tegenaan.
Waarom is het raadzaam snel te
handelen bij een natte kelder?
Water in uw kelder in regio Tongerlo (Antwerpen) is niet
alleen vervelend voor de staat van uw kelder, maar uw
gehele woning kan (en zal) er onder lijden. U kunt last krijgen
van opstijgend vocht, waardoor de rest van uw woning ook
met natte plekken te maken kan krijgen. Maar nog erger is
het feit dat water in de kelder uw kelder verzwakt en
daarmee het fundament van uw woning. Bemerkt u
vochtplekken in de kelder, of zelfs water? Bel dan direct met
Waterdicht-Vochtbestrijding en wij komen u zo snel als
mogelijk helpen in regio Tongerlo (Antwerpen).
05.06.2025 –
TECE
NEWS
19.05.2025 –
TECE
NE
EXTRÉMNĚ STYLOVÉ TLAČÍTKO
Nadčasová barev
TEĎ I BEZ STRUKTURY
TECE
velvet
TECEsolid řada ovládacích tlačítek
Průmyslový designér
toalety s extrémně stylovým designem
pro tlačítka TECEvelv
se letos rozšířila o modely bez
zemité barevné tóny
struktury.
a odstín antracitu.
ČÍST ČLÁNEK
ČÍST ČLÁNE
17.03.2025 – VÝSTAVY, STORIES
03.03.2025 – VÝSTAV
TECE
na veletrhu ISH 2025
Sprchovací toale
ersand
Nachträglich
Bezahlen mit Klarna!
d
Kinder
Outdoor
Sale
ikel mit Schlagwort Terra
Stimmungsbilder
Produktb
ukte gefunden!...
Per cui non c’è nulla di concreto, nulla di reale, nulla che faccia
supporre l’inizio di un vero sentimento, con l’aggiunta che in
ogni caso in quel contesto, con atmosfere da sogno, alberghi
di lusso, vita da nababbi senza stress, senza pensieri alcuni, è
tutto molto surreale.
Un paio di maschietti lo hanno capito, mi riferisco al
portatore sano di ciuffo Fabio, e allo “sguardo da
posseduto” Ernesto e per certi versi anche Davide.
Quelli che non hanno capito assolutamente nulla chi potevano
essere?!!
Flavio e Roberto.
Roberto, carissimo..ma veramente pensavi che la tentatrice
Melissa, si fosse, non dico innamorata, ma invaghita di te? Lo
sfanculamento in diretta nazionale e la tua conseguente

--

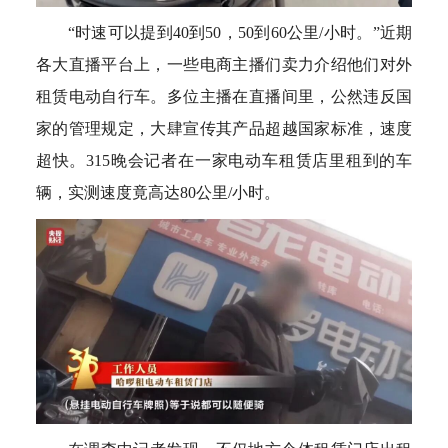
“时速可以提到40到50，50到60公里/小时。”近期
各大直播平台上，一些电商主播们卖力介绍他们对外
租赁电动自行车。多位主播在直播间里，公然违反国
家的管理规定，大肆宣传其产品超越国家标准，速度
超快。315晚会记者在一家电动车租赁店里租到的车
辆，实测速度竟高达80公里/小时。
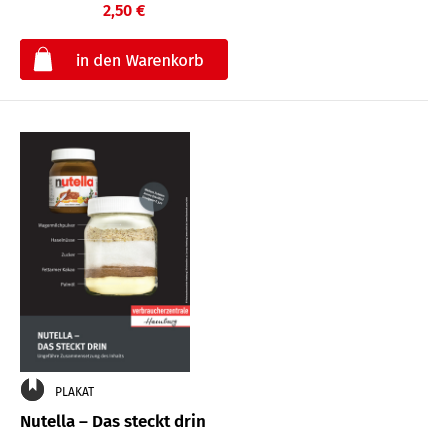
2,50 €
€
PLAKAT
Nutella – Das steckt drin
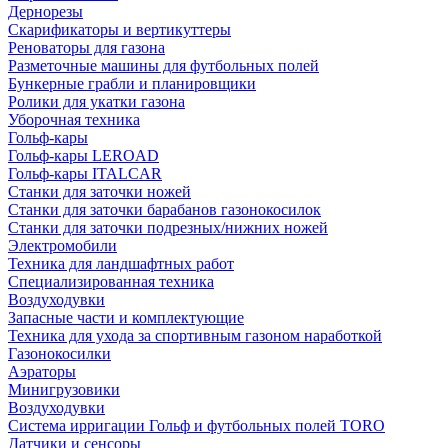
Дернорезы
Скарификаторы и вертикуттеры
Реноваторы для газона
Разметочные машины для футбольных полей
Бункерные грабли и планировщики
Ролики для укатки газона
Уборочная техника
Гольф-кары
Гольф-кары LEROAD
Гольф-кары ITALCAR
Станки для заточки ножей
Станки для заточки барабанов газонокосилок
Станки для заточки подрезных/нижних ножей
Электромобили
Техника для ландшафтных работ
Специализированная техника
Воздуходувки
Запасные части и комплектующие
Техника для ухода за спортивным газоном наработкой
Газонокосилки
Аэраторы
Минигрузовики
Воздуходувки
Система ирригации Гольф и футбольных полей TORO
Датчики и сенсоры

Task objective: Locate every line in the rows above that contains the word "Станки", treating uppercase and lowercase as different, and copy each of those lines.

Solution for this exercise:
Станки для заточки ножей
Станки для заточки барабанов газонокосилок
Станки для заточки подрезных/нижних ножей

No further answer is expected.